The records Block Start

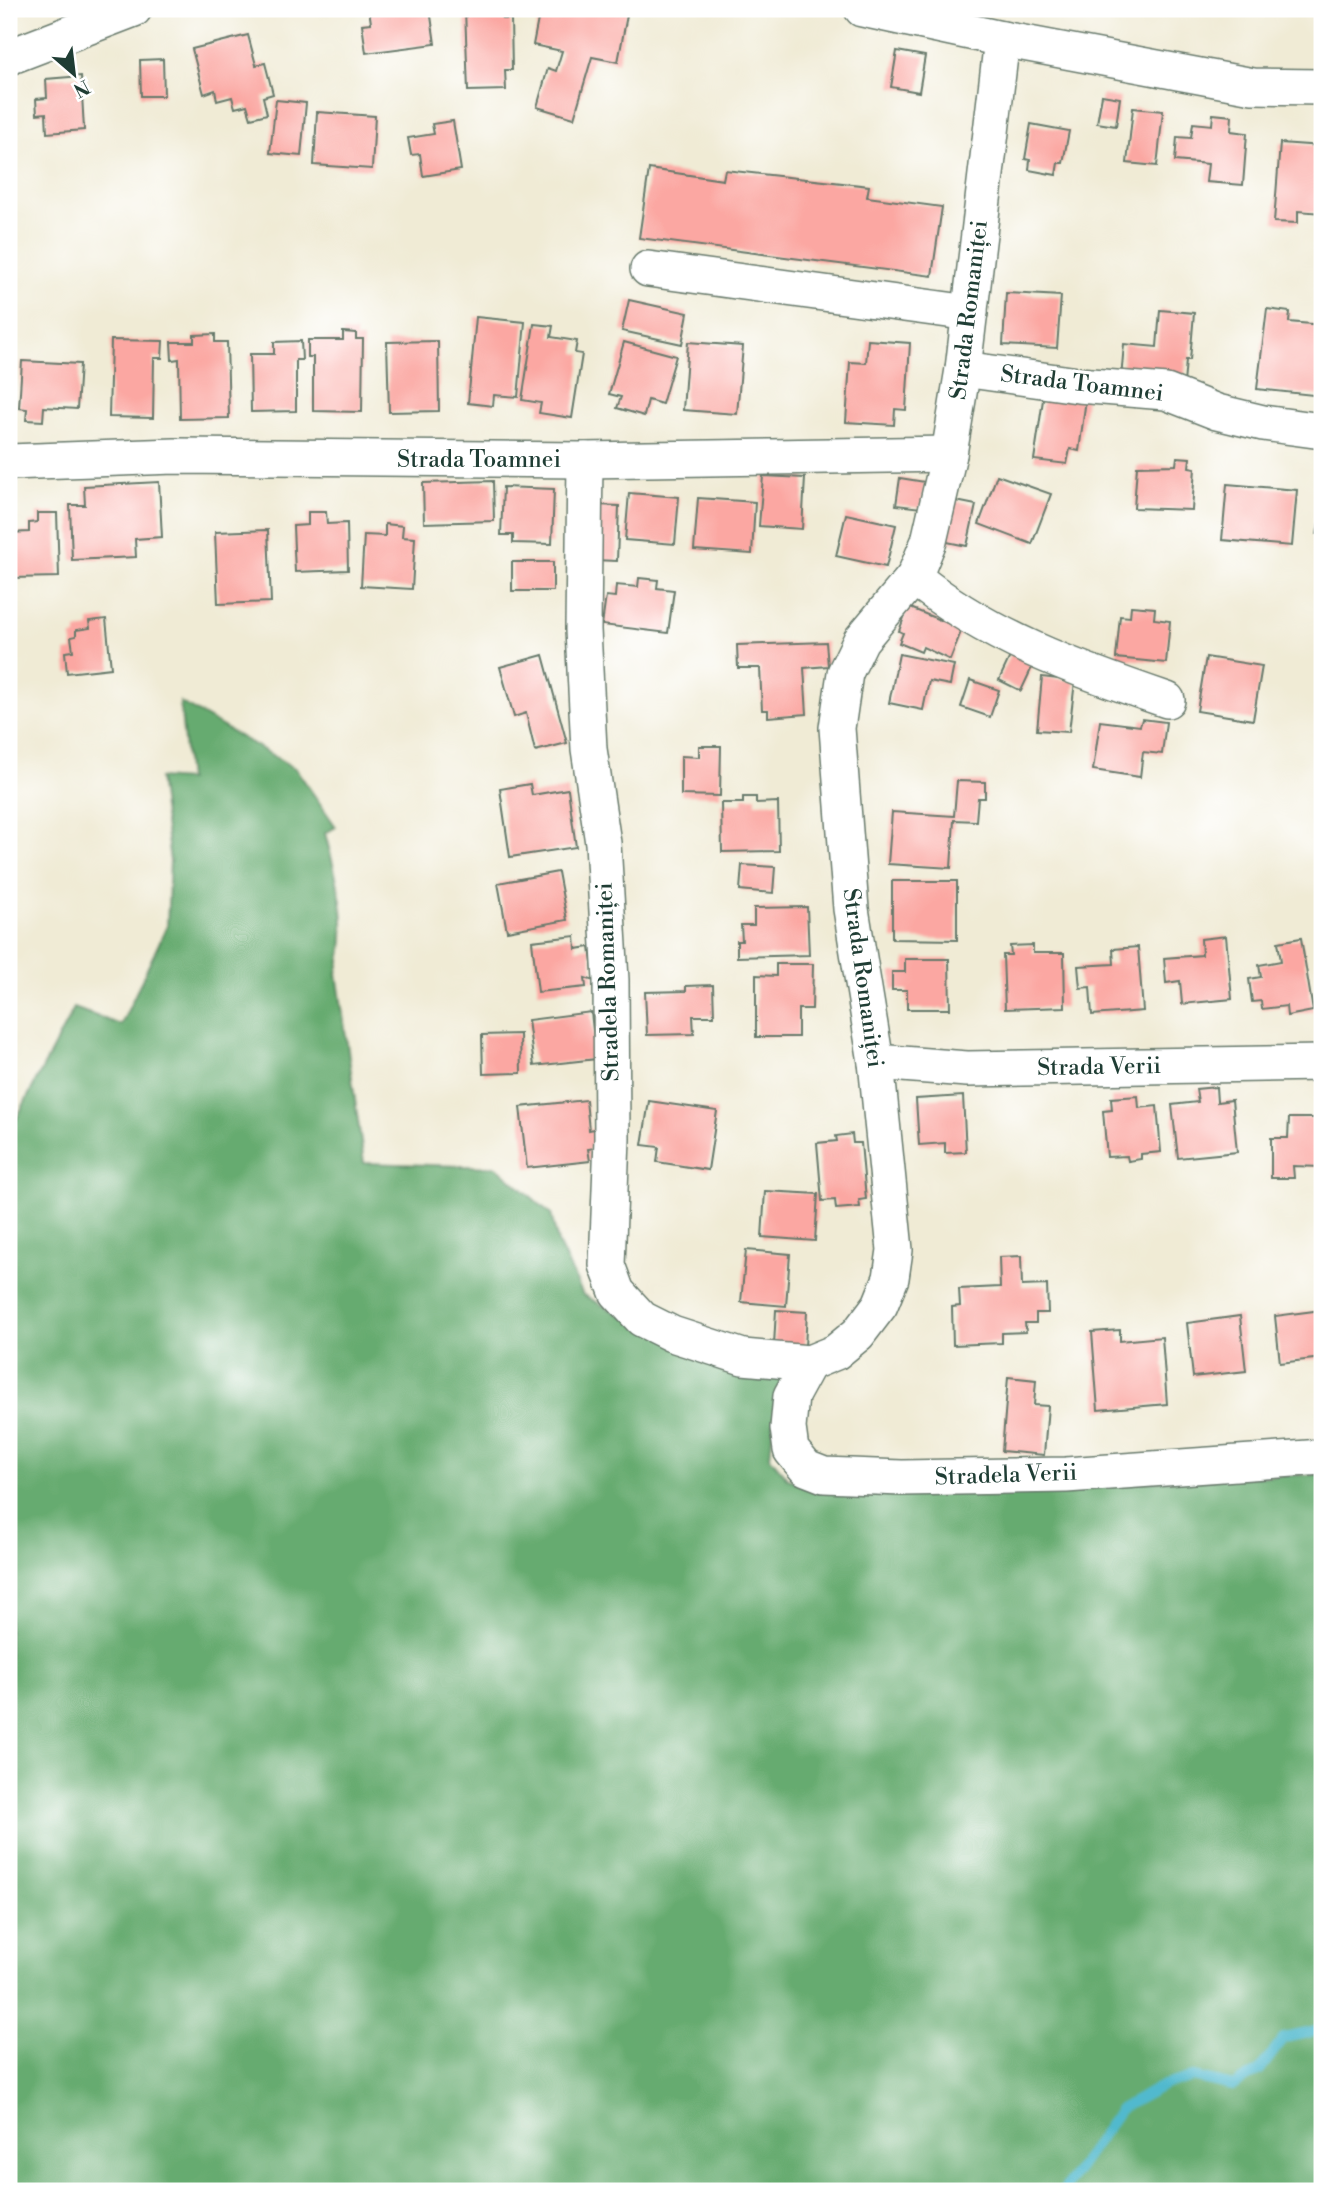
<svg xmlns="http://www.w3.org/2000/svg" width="1331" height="2200" viewBox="0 0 1331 2200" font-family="'Libre Bodoni',serif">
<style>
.forest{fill:#66ab70;stroke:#427452;stroke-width:2}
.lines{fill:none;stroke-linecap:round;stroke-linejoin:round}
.stream{stroke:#51b9ce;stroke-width:10}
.building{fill:#fba7a2}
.minor-casing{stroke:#687a6c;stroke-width:38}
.minor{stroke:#fff;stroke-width:35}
.labels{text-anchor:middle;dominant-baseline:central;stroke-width:6;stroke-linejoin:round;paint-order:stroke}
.street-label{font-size:23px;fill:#1f3d34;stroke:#fff}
</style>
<rect width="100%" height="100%" fill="#fff"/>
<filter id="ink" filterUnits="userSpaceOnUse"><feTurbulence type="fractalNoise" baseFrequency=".0143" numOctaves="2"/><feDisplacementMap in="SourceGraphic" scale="14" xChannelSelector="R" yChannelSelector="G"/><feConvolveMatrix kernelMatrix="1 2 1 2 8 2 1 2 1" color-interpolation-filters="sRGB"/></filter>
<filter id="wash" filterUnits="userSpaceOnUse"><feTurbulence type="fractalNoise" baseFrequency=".00686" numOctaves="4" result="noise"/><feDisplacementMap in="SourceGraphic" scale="28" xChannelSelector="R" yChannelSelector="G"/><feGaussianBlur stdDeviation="1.57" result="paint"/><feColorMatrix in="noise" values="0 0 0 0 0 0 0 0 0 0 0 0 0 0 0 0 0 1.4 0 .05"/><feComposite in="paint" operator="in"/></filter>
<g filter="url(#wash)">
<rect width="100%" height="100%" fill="#f0ebd5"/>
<path class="forest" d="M180,702L296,769L336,827L325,833C337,881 352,924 337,973L364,1163L497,1167L551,1214L558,1243L583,1295L621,1315L780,1374L785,1388L774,1417L770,1457L788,1479L843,1494L1322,1474V2191H9V1133L74,1008L121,1025L167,926L170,861L159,778L188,780Z"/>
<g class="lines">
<path class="stream" d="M1063,2191L1120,2109L1164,2085L1193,2077L1233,2086L1260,2070L1284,2038L1322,2030"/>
</g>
<g id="blocks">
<g class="building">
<path d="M369,9H430L435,44L366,53L362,24L371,23Z"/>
<path d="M465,9H502V19H511L512,70H505L506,90L468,91Z"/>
<path d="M540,9L628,10L618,62L592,57L574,118L537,107L548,68L556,71L562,51L533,45Z"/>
<path d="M248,35L256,65L265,63L273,94L263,97L267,114L251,118L247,105L235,108L232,97L217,101L215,90L204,94L192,49Z"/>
<path d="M897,51L925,56L919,92L891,87Z"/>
<path d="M163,59L164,96H141L140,60Z"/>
<path d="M81,76L84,130L47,133L46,113L37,114L36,99L47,98L46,79Z"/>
<path d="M1102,95L1120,98L1116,126L1097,123Z"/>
<path d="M276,100L306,103L301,156L270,153Z"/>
<path d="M1133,108L1163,111L1157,166L1127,163Z"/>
<path d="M317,112L375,116L372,169L314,165Z"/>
<path d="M1213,114L1232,116L1231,131L1247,133L1243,185L1206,182L1208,164L1175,161L1177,137L1191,138L1193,123L1212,125Z"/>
<path d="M453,121L461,170L423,176L420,154L411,155L408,138L434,134L432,124Z"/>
<path d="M1031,124L1069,131L1063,163H1058L1056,175L1029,170L1030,160L1025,159Z"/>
<path d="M1280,143L1322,146V213L1298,211V223L1274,222Z"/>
<path d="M649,169L723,180L725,170L869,186L867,197L942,207L932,276L639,238Z"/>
<path d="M1006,293L1061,296L1057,348L1003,345Z"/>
<path d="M629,300L688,313L682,344L622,331Z"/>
<path d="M1267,309L1290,312L1289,322L1322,325V396L1257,389Z"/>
<path d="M1160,310L1194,313L1190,360H1186L1184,384L1121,379L1124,344L1157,347Z"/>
<path d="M476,317L525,322L518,397L494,395L493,406L468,403Z"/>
<path d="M534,324L553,326L551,337L577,341L575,353L582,354L572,418L539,413L541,403L522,400Z"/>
<path d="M343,332L356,333V339H363L362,412L313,411V357H308V340H343Z"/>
<path d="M215,334V342H227L229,418L180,419L179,359L172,360L171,342H194V335Z"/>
<path d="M111,340L163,341L162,358H154L153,418L109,417Z"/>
<path d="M868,340L910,343L906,410L895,409L894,425L846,422L850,362L866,363Z"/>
<path d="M301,341L302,360H296V411L251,412L250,354H274V342Z"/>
<path d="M438,341L439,411L389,412L387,342Z"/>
<path d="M624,342L676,356L662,404L648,400L644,416L617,408L621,397L609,394Z"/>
<path d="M688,342L743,346L737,414L683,410Z"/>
<path d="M22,361L80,364L77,409L44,407L43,421L26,420L27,409L19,408Z"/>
<path d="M1044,393L1086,399L1079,451L1070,449L1067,464L1034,460Z"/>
<path d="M1177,457L1190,458L1189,467L1195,468L1192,510L1134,508L1137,466L1176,465Z"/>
<path d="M997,475L1051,494L1032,544L979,524Z"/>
<path d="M763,476L805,478L802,529L759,526Z"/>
<path d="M900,478L925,482L921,508L896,505Z"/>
<path d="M493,481L494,521L424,523L423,483Z"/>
<path d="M159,482L162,537L135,539L136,557L72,560L70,505H85L84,486Z"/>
<path d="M1227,484L1297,490L1292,546L1222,540Z"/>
<path d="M503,487L554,489L552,544L513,543V535H501Z"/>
<path d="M629,493L679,497L675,544L625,540Z"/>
<path d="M698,498L755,502L752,554L694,550Z"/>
<path d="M951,500L976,505L967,546L942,541Z"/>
<path d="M597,505L619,506L617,561L594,560Z"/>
<path d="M1321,511H1322V535L1317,534Z"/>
<path d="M308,512H326L327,524L347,523L348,570L295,572L293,526L308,525Z"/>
<path d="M37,513H57L59,577L9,578V533L29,532V523L37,522Z"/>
<path d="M846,514L896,525L886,567L836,556Z"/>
<path d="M385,524L403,526L402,537L415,538L412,589L361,586L364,535L385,536Z"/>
<path d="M268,530L271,602L218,604L215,532Z"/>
<rect x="512" y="562" width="41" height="29"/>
<path d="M639,578L658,580L657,588L674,590L668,633L602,625L606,596L615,597L616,585L638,587Z"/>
<path d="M1131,606L1155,608L1154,619L1170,621L1166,663L1116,658L1120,616L1130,617Z"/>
<path d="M908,607L962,629L950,660L923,647L921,652L899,643L903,633L899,631Z"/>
<path d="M106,619L111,668L67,673L65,652L73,651L71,637L76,636V630L90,628L89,621Z"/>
<path d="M826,642L828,666L804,668L807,714L768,717V710H762L760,668H738L737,645Z"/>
<path d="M1013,650L1035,661L1021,691L999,680Z"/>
<path d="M899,654L954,665L950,685L929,681L923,710L889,703Z"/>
<path d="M543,655L567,743L535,751L526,713L514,717L500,667Z"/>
<path d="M1206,657L1262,666L1253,720L1197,711Z"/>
<path d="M1042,677L1075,681L1069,732L1037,730Z"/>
<path d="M970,680L999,690L990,717L961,707Z"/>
<path d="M1142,719L1166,722L1162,754L1143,752L1140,777L1093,770L1100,721L1140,726Z"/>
<path d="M699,746H721L720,796L681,795V756L699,757Z"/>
<path d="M957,781L985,782V798H978L976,821L954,820L951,868L888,864L892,812L954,816Z"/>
<path d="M530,784L532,795L568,789L576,847L510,857L500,789Z"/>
<path d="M743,797H756V803L778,802L779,851L722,852L721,803H743Z"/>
<path d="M742,865L775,867L773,893L740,890Z"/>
<path d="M558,872L567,920L507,931L498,883Z"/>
<path d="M892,881H957V940L892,939Z"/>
<path d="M807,907L809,955L737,957V941H742L741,925H754V908Z"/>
<path d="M575,936L576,949L590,947L594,981L585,978L586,987L538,992L532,941Z"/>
<path d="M1226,936L1232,999L1182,1004L1180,981L1166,983L1164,958L1202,955L1201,939Z"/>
<path d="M1301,938L1313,1011L1287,1016L1286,1006L1262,1009L1261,1001L1252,1002L1249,979L1261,977L1259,965L1281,961L1278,942Z"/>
<path d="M1033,945V953H1064L1065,1007L1005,1009L1003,955H1011L1010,946Z"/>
<path d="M1138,947L1143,1011L1092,1015L1090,987L1080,988L1078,966L1114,964L1113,949Z"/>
<path d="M905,959H949L950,1009H907V990H892V972H905Z"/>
<path d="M776,964H813L812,1009H798V1037H756V975L776,976Z"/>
<path d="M713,985L714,1016H693L694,1034L647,1035L645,992L686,991V986Z"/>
<path d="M591,1012L596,1059L534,1066L528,1020Z"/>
<path d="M520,1034L521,1073L483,1074L482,1035Z"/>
<path d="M1216,1087L1217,1102L1232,1100L1237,1152L1178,1158L1172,1105L1198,1102L1196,1089Z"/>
<path d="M963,1096L966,1152L945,1153V1143L919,1145L916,1099Z"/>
<path d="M1138,1096L1139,1108L1157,1106L1161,1152L1141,1154V1159L1128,1161L1127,1156L1107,1157L1103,1111L1112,1110L1111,1098Z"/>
<path d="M586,1100L589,1130L599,1128L601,1147L588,1149L590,1161L527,1168L520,1107Z"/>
<path d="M649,1101L717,1111L708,1170L657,1162L659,1147L642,1145Z"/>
<path d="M1289,1118H1322V1167L1293,1166L1294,1178H1271V1138H1288Z"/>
<path d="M852,1134L853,1143H861L866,1199L859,1200L860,1207L836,1209L835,1200L822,1201L817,1143L837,1141L836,1136Z"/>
<path d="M765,1191L818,1194L815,1241L762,1237Z"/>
<path d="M746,1250L790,1254L786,1306L741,1302Z"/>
<path d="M1021,1256L1022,1286L1047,1285L1048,1313H1036V1323H1025L1026,1332L1002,1333V1343L953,1345L952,1307L960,1306L959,1289L1000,1287L999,1257Z"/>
<path d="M776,1310L807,1312L805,1347L774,1345Z"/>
<path d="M1322,1310V1358L1280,1363L1275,1316Z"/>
<path d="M1240,1316L1246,1371L1193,1377L1187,1323Z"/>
<path d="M1120,1330V1341L1162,1337L1167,1404L1098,1410L1092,1332Z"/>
<path d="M1008,1377L1036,1380L1034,1405L1048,1406L1044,1455L1002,1451Z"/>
</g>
</g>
</g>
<g filter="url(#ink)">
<use href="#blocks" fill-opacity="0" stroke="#687a6c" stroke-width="2"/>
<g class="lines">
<g class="minor-casing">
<g id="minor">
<path d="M862,9L1002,39L1253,86L1322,87"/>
<path d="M9,57L134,9"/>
<path d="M648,269L970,313"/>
<path d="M963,369L1078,385L1166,392L1217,412L1263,423L1322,431"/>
<path d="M585,460L583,630L589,749L603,843L611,980L612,1139L607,1265L617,1292L642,1319L672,1334L743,1357L809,1363L836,1352L858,1334L880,1305L891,1278L895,1250L876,1062L851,909L837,728L845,673L861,640L914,577L929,541L949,454L963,369L1002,39"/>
<path d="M9,462L175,456L585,460L949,454"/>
<path d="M914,577C986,637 1079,670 1167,700"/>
<path d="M876,1062L967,1069L1322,1063"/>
<path d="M809,1363L791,1396L788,1428L791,1450L806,1468L824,1475L902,1478L1066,1475L1322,1457"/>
</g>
</g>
<use href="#minor" class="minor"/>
</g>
</g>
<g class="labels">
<g class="street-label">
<text transform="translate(969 310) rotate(-83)">Strada Romaniței</text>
<text transform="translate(1082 384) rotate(7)">Strada Toamnei</text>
<text x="479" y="460">Strada Toamnei</text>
<text transform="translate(863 978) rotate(82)">Strada Romaniței</text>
<text transform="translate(608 982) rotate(-92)">Stradela Romaniței</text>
<text transform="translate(1099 1067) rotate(-1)">Strada Verii</text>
<text transform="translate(1006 1475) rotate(-2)">Stradela Verii</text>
</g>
</g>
<rect width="1331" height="2200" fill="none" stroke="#fff" stroke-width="35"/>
<g transform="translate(74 74) rotate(152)" stroke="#ffffff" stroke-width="5" paint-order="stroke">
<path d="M0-5L12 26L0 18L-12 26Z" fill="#1f3d34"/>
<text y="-10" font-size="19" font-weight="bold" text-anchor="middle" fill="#1f3d34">N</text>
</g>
</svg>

The records Block End

Work order =
Could you show every line of the listing that holds the string "feDisplacementMap"?

Result =
<filter id="ink" filterUnits="userSpaceOnUse"><feTurbulence type="fractalNoise" baseFrequency=".0143" numOctaves="2"/><feDisplacementMap in="SourceGraphic" scale="14" xChannelSelector="R" yChannelSelector="G"/><feConvolveMatrix kernelMatrix="1 2 1 2 8 2 1 2 1" color-interpolation-filters="sRGB"/></filter>
<filter id="wash" filterUnits="userSpaceOnUse"><feTurbulence type="fractalNoise" baseFrequency=".00686" numOctaves="4" result="noise"/><feDisplacementMap in="SourceGraphic" scale="28" xChannelSelector="R" yChannelSelector="G"/><feGaussianBlur stdDeviation="1.57" result="paint"/><feColorMatrix in="noise" values="0 0 0 0 0 0 0 0 0 0 0 0 0 0 0 0 0 1.4 0 .05"/><feComposite in="paint" operator="in"/></filter>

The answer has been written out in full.